An alternative on the horizon, and due to come out of beta in 2021, is IOTA. Run out of a non-profit foundation in Germany, IOTA is looking to build the first cryptocurrency that will finally solve the blockchain "trilemma": secure, scalable, decentralized.
Right now, every crypto and blockchain project fails at this test, more often that not at making it scalable. For instance, Bitcoin, Ethereum, and others become slower and more expensive the more people who use them. This kills scalability.
IOTA, however, is not your regular blockchain - in fact, it's not a blockchain at all. While it has all the properties of an idealised blockchain, it is actually made from a different structure altogether, which they call the 'Tangle'.
If their experiments succeed - and by many indications they are headed that way - they will be the first to allow for the decentralised sending of currency over the Internet, both securely and scalably. Best of all, every transaction would be free with no fees attached.
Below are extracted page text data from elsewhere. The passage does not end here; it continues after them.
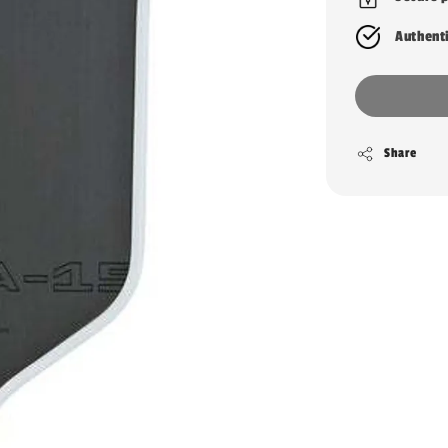
Authent
Share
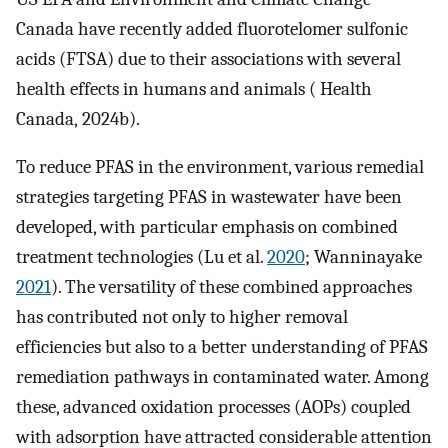
Canada have recently added fluorotelomer sulfonic
acids (FTSA) due to their associations with several
health effects in humans and animals ( Health
Canada, 2024b).
To reduce PFAS in the environment, various remedial
strategies targeting PFAS in wastewater have been
developed, with particular emphasis on combined
treatment technologies (Lu et al.
2020
; Wanninayake
2021
). The versatility of these combined approaches
has contributed not only to higher removal
efficiencies but also to a better understanding of PFAS
remediation pathways in contaminated water. Among
these, advanced oxidation processes (AOPs) coupled
with adsorption have attracted considerable attention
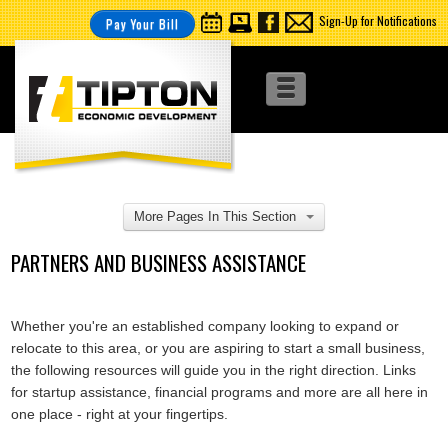
Sign-Up for Notifications
Pay Your Bill
More Pages In This Section
PARTNERS AND BUSINESS ASSISTANCE
Whether you're an established company looking to expand or
relocate to this area, or you are aspiring to start a small business,
the following resources will guide you in the right direction. Links
for startup assistance, financial programs and more are all here in
one place - right at your fingertips.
This creates enormous opportunities for the Internet of Things, which is what IOTA is designed for, and for businesses interested in operating seamless payments between devices.
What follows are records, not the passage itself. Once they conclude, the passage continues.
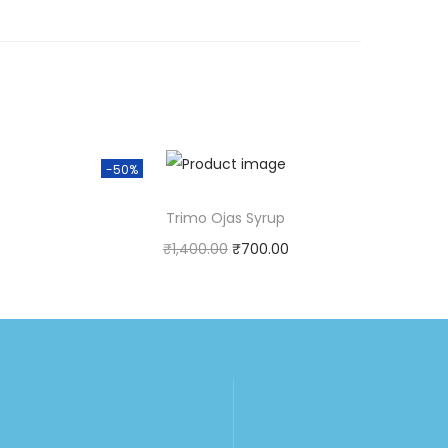
-50%
Trimo Ojas Syrup
₹
1,400.00
₹
700.00
t!
Purchase & earn 1 point!
Add to cart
Publishers could, in the very near future, be receiving feeless payments not from readers but from their devices, which would pay based on exactly what was consumed by the device. Alas, no such company is yet using IOTA for such a purpose, but one day they might, so it's one to watch.
Maybe publishers don't have to wait for the futuristic crypto experiment to succeed just yet. You guessed it. StreemPay is a new platform that can help publishers charge users for exactly what they consume through a pay-as-you-scroll system.
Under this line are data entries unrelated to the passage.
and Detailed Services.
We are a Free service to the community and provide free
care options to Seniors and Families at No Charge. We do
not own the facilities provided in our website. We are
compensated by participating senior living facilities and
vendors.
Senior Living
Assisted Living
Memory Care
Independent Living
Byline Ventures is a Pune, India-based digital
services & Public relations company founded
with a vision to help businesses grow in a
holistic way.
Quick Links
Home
Importantly, this approach avoids the key problems of other tools that were built to help publishers monetize their content, namely micropayments and aggregators.
Micropayments created too much of a barrier for users, requiring them to cough up a credit card every time they wanted to access an article. Aggregators, in the meantime, were great for users because you paid a flat fee and got access to lots of content, but terrible for businesses who lost traffic to their sites and had to split the fees among them.
With StreemPay, publishers have a new tool that bridges the gap between free and subscription content. It works like this:
- A StreemPay user will land on a publisher's site and get instant access, no login or registration required (saving publishers the hassles of complex conversion funnels and flawless checkout flows).
- They browse content as much as they like and StreemPay tracks the value of what is consumed, down to the pixel.
- At the end of the month they get charged once to cover what they spent and the funds are distributed to the publishers accordingly.
By giving users a flexible way to pay for exactly what they consume, they remain in control of their expenses, while publishers have a powerful new tool to identify highly qualified leads, target new audiences, collect data on what their content is actually worth, all the while making revenue. That's a pretty great result!
For those publishers just starting out StreemPay is free and easy to test. It has no cost to sign up and is low risk to try out. It can be rolled out on a limited basis, say targeting a particular segment of users. You could even build it into your marketing team's A/B testing and see if some of those hard-to-convert users bite!
The future is looking up for publishers
With fast paced technological advancements, it is only time before publishers will have a rich array of tools to help them better and more efficiently monetize their content.
Paywalls are great, but they aren't a panacea. They need to be supported by other payment options that form part of a richer payment ecosystem, allowing publishers the flexibility and stability to focus on creating more great content.